How did Donald Trump lose control of Epstein’s spin cycle?
Almost for one Over the past decade, US President Donald Trump has managed to control the conspiracy theory swirl around notorious financier and registered sex offender Jeffrey Epstein. Conspiracy theories were in his favor. They were one of the factors that attracted him to the position. It’s only been in the past few weeks — with the release of new Epstein documents and the public defection of Republican lawmakers — that the tangled web of misinformation has spiraled out of Trump’s control.
It all started with QAnon. It was no exaggeration when Georgia Rep. Marjorie Taylor Green posted about it in November 2017 when she posted a video praising Cave as a “patriot.”
The movement was led by “Q,” who claimed to be a government insider and released what they claimed was top secret information in posts known as “drops” on the anonymous message board 4chan. Cave proposed a wild and false conspiracy theory that a group of Democratic and Hollywood elites were behind a global sex-trafficking ring.
Jeffrey Epstein used to be one of the key figures in the QAnon world.

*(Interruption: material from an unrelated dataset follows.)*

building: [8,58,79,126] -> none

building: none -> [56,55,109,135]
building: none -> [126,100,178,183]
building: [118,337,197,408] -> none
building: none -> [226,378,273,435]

Epstein was first mentioned just two weeks after QAnon started in late October 2017, and has been referenced dozens of times in the nearly 5,000 posts Q has written over the next three years. Like all good conspiracy theories, this one contained a kernel of truth: the fact that Epstein had pleaded guilty to solicitation charges in 2008 meant that QAnon supporters were emboldened to believe every wild claim Q made.

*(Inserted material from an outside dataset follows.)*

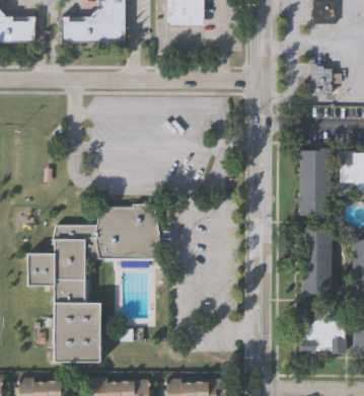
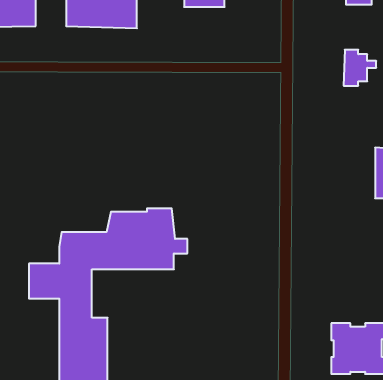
building: [301,149,332,219] -> none
building: [302,228,334,298] -> none

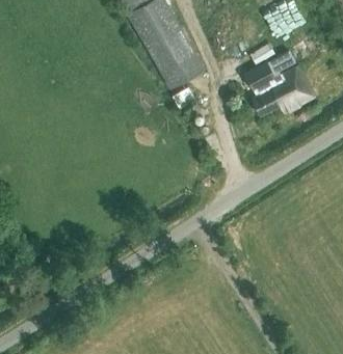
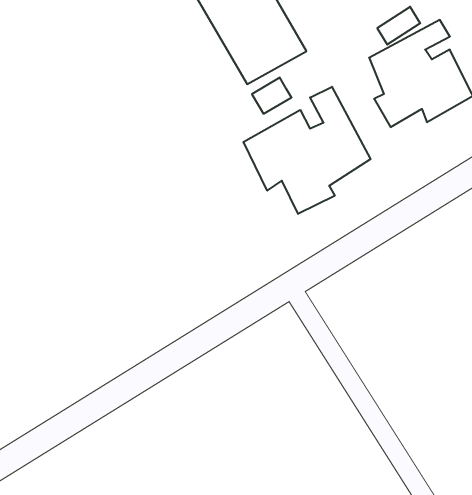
building: none -> [243,87,371,214]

I became aware of QAnon in early 2018 but didn’t write about it until September of that year. At the time Greene began promoting it, years before he was elected to Congress, the conspiracy was in its infancy with a handful of devoted followers.
Trump was quickly cast as the hero of this narrative, working against the “deep state” to expose these demons and create a “storm” that would see the cabal unmasked and everyone from Epstein to the Clintons face public execution. (No, really) Trump, who has claimed that his relationship with Epstein ended around 2004, used the QAnon community to his advantage. Trump praised his followers ahead of the 2020 election and endorsed Green’s congressional campaign after she won the primary.
Epstein had become sort of shorthand for those in QAnon trying to explain it to outsiders. Cave repeatedly returned to the subject of Epstein, claiming that the disgraced tycoon had a dungeon (under the temple) on his island, complete with “sex and torture chambers.”